Mengutip laporan keuangan interim, segmen tiket film masih menjadi penyumbang terbesar dengan nilai Rp2,66 triliun, sedikit turun 0,3 persen dari tahun sebelumnya. Pendapatan makanan dan minuman (F&B) naik tipis 0,7 persen menjadi Rp1,45 triliun, sementara pendapatan dari platform digital melonjak 27,9 persen menjadi Rp104,52 miliar. Adapun pendapatan iklan turun 10,2 persen menjadi Rp49,35 miliar, dan pendapatan dari acara serta kegiatan non-film terkoreksi 8,6 persen menjadi Rp21,32 miliar.

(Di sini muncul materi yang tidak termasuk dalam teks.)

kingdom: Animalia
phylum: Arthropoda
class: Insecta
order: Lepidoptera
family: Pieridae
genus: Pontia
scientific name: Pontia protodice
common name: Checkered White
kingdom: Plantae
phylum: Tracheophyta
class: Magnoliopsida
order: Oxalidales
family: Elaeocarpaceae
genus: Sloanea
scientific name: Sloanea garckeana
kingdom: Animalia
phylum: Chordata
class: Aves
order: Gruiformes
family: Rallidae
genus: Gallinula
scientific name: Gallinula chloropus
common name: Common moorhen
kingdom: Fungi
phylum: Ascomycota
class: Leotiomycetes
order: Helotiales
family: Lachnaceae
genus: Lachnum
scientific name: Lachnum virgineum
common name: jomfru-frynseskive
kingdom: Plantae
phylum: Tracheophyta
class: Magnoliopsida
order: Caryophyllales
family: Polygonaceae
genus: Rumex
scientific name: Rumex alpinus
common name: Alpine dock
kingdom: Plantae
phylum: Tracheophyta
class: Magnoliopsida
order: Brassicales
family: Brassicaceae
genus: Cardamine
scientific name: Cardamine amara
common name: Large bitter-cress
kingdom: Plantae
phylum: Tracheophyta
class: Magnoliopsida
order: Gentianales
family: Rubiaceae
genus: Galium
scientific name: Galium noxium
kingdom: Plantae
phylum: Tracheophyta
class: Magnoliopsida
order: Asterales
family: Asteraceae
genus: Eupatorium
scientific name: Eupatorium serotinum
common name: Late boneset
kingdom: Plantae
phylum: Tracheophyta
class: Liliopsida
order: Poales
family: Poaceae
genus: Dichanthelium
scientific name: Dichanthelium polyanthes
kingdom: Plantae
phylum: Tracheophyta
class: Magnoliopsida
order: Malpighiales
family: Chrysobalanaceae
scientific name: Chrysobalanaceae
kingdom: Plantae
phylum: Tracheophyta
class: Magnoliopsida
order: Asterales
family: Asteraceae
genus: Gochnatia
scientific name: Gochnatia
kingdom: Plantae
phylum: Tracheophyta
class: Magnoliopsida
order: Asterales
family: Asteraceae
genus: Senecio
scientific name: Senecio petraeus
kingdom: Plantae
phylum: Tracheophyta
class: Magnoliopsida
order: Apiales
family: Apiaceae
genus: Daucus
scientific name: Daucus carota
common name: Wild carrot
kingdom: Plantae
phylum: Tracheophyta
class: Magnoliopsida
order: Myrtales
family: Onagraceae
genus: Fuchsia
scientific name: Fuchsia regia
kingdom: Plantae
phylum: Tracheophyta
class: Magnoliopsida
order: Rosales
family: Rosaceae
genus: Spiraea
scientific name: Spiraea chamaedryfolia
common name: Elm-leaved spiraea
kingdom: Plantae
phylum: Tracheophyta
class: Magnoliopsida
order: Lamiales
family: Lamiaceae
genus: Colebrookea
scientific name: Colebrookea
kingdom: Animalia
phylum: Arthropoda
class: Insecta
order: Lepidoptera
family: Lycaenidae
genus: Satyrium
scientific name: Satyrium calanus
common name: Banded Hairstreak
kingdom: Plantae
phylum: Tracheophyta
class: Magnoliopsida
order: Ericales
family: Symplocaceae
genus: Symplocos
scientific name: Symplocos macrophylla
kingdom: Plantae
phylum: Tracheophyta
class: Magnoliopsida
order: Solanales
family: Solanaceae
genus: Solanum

Dalam keterangan pers, manajemen menjelaskan, peningkatan pendapatan didorong oleh kenaikan rata-rata harga tiket (average ticket price) seiring meningkatnya okupansi pada kelas bioskop premium, serta naiknya belanja makanan dan minuman per penonton (F&B spending per head). Faktor ini turut dipengaruhi oleh variasi konten film nasional maupun internasional serta inovasi produk yang dilakukan sepanjang tahun. Kombinasi faktor tersebut mampu menopang stabilitas pendapatan dan mengimbangi perlambatan yang terjadi pada kuartal I 2025 akibat faktor musiman dalam industri hiburan.
Dari sisi bottom line, laba yang diatribusikan kepada pemilik entitas induk tercatat sebesar Rp444,91 miliar, turun 16 persen dibandingkan Rp529,77 miliar pada periode yang sama tahun 2024. Meski demikian, CNMA masih mampu mempertahankan margin laba bersih di kisaran 10,4 persen, hanya turun dari 12,4 persen tahun sebelumnya.
Direktur Utama Cinema XXI Suryo Suherman menyatakan, Perseroan tetap berkomitmen menjaga pertumbuhan berkelanjutan melalui optimalisasi operasional, ekspansi bisnis yang terukur serta peningkatan kualitas layanan yang berkesinambungan. Hal ini sejalan dengan strategi Perseroan yang secara konsisten melakukan pemeliharaan dan peningkatan fasilitas bioskop guna meningkatkan customer experience Cinema XXI.
“Dengan disiplin operasional dan inovasi berkelanjutan, kami berupaya untuk dapat menjaga kinerja hingga akhir tahun,” ujar Suryo.